Copy out, word for word, the part of the listing that opens with the line containing "Return results in" and runs to the end of the listing.

** START EXERCISE DATA **

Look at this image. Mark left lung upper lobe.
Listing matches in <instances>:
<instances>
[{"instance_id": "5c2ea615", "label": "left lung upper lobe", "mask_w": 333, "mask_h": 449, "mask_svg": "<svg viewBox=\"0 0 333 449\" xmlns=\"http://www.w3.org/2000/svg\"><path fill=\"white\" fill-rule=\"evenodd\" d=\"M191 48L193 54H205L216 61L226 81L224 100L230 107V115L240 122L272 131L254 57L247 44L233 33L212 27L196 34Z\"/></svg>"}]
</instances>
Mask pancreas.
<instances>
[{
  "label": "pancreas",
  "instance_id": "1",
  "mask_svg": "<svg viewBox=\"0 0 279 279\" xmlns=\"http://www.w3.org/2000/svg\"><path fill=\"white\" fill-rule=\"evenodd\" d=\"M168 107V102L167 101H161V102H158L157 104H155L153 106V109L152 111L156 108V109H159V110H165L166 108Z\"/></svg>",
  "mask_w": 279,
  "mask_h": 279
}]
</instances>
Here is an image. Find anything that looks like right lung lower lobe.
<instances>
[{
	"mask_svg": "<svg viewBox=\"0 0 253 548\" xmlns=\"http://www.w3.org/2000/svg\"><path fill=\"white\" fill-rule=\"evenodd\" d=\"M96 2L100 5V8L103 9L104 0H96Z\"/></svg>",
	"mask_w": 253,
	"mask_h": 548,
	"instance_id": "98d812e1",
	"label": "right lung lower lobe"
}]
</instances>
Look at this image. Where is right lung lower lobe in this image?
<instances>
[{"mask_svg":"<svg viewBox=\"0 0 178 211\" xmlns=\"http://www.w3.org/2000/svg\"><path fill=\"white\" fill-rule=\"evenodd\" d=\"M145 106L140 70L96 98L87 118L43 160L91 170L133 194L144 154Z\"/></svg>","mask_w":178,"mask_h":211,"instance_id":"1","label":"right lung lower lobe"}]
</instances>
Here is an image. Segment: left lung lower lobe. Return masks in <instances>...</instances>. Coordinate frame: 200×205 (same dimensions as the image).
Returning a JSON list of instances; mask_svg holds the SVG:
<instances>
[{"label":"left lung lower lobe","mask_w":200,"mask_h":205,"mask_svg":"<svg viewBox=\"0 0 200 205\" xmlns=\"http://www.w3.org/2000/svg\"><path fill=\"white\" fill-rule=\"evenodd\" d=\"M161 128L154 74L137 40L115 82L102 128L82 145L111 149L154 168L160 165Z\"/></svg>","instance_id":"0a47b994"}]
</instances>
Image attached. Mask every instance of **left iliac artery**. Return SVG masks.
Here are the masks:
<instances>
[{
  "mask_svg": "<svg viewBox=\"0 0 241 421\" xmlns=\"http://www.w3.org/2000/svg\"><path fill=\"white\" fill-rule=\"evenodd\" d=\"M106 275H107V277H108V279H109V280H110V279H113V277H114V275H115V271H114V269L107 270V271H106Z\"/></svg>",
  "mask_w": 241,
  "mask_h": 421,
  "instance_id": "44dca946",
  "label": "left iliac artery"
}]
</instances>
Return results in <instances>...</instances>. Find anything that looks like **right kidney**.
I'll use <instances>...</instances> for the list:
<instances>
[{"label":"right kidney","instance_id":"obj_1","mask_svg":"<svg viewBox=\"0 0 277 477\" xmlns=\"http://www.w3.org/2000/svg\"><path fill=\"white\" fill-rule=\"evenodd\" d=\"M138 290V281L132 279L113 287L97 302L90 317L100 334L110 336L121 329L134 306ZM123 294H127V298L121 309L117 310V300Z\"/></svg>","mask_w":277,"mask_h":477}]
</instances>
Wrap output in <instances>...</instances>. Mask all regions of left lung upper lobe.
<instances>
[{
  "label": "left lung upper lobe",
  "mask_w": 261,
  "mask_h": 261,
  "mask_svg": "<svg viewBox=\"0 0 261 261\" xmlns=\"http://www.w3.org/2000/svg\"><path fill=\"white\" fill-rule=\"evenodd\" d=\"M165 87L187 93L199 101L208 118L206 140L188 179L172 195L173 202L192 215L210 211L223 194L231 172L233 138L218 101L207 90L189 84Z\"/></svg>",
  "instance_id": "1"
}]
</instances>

** END EXERCISE DATA **

▶ **RESULT OF THIS TASK**:
Return results in <instances>...</instances>. Find anything that looks like **right kidney**.
I'll use <instances>...</instances> for the list:
<instances>
[{"label":"right kidney","instance_id":"obj_1","mask_svg":"<svg viewBox=\"0 0 277 477\" xmlns=\"http://www.w3.org/2000/svg\"><path fill=\"white\" fill-rule=\"evenodd\" d=\"M138 290V281L132 279L113 287L97 302L90 317L100 334L110 336L121 329L134 306ZM123 294H127V298L121 309L117 310V300Z\"/></svg>","mask_w":277,"mask_h":477}]
</instances>
Wrap output in <instances>...</instances>. Mask all regions of left lung upper lobe.
<instances>
[{
  "label": "left lung upper lobe",
  "mask_w": 261,
  "mask_h": 261,
  "mask_svg": "<svg viewBox=\"0 0 261 261\" xmlns=\"http://www.w3.org/2000/svg\"><path fill=\"white\" fill-rule=\"evenodd\" d=\"M165 87L187 93L199 101L208 118L206 140L188 179L172 195L173 202L192 215L210 211L223 194L231 172L233 138L218 101L207 90L189 84Z\"/></svg>",
  "instance_id": "1"
}]
</instances>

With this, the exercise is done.